Chart comprehension data:

┄┄┄┄┄┄┄┄┄┄

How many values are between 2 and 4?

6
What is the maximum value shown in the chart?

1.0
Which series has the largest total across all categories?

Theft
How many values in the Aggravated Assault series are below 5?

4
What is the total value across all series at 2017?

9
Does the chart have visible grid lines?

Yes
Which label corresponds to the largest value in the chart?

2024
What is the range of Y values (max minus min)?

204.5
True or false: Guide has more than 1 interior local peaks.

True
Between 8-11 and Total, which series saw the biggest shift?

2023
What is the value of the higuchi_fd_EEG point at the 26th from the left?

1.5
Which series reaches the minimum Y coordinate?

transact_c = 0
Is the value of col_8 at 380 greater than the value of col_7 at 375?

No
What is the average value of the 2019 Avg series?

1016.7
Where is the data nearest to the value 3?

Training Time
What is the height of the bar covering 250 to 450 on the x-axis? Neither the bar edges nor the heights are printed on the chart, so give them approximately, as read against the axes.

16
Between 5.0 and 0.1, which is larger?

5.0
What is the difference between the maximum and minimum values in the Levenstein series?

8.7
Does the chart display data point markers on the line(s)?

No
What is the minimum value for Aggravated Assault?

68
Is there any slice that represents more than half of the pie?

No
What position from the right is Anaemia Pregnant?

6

┄┄┄┄┄┄┄┄┄┄

Rewrite the stretch of material from its start through the line containing "Between 8-11 and", swapping every "chart" for "graph" and leaving everything else unchanged.

Solution to this exercise:
How many values are between 2 and 4?

6
What is the maximum value shown in the graph?

1.0
Which series has the largest total across all categories?

Theft
How many values in the Aggravated Assault series are below 5?

4
What is the total value across all series at 2017?

9
Does the graph have visible grid lines?

Yes
Which label corresponds to the largest value in the graph?

2024
What is the range of Y values (max minus min)?

204.5
True or false: Guide has more than 1 interior local peaks.

True
Between 8-11 and Total, which series saw the biggest shift?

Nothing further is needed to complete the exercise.